The encoding happens because the unicode characters in Python are multi-byte values that need to get stored as a sequence of bytes each. Usually UTF8 is used to go from unicode to bytes. In this case it seems codepage 1251 (cp1251) is used instead of UTF8 which fails. Do you enforce a certain encoding explicitly?

hmmm no not really.I don’t think so.
here is my logger class that handles everything. I don’t see anything that could be related to specific encoding. Befure i had u’’ strings but I removed the “u” but still the same thing

import logging

class Log:
    def __init__(self,file):
        self.file = file
        self.logger = logging.getLogger(__file__)
        self.logger.setLevel(logging.INFO)
        self.file_handler = logging.FileHandler(self.file)
        self.formatter = logging.Formatter('%(levelname)s: %(name)s:\n\t%(message)s')
        self.file_handler.setFormatter(self.formatter)
        self.logger.addHandler(self.file_handler)
        self.handlers = []

    def setLevel(self,level=int):
        if level   == 0:
            self.formatter = logging.Formatter('%(levelname)s: %(name)s:\n%(message)s')
        elif level == 1:
            self.formatter = logging.Formatter('\tl1 %(message)s')
        elif level == 2:
            self.formatter = logging.Formatter('\t\tl2 %(message)s')
        elif level == 3:
            self.formatter = logging.Formatter('\t\t\tl3 %(message)s')
        elif level == 4:
            self.formatter = logging.Formatter('\t\t\tl4 %(message)s')

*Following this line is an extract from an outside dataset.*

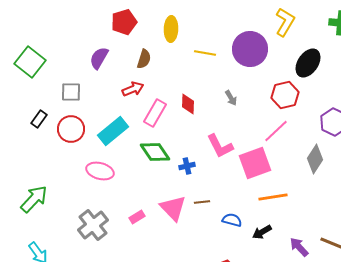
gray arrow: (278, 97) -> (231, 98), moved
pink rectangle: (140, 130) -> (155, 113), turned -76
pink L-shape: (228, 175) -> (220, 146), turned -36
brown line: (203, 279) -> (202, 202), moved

        self.file_handler.setFormatter(self.formatter)
        self.logger.addHandler(self.file_handler)

    def print(self,message):
        self.logger.info(message)

    def debug(self):
        self.logger.debug('debug')

    def clearFile(self):
         open(self.file,'r+').truncate(0)

    def addHandler(self,file):
        self.file_handler = logging.FileHandler(file)
        self.logger.addHandler(self.file_handler)
        self.handlers.append(self.file_handler)
        self.file = file

    def removeHandler(self):
        self.logger.removeHandler(self.file_handler)

    def removeAllHandlers(self):
        for handler in self.handlers:
            self.logger.removeHandler(handler)

it’s odd…I just copied your code and gave it my log file and I got the same error

it’s odd…I just copied your code and gave it my log file and I got the same error

In regular Python or Blender, or both?

Huh…it looks like both. Hmm…

So appears to be an issue at the Python level?

I see…so it’s some changes done in the latest version. I guess I have to go look that up.
I did looked it before…but the only thing I found was that 3.7.4 now uses UTF-8 as default rather than ASCII.

Ok found the issue.
The fileHandler in this case should be:

self.file_handler = logging.FileHandler(self.file, encoding='utf-8')

I’ve tried this before but did it only in the __init__() . And totally forgot that in the addHandler() I’m attaching a file handler and it is not set to encoding = 'utf-8'
Adding that there fixed the thing!

Makes sense, still it never asked me to do it when I was using previous python versions(not 3.7.4)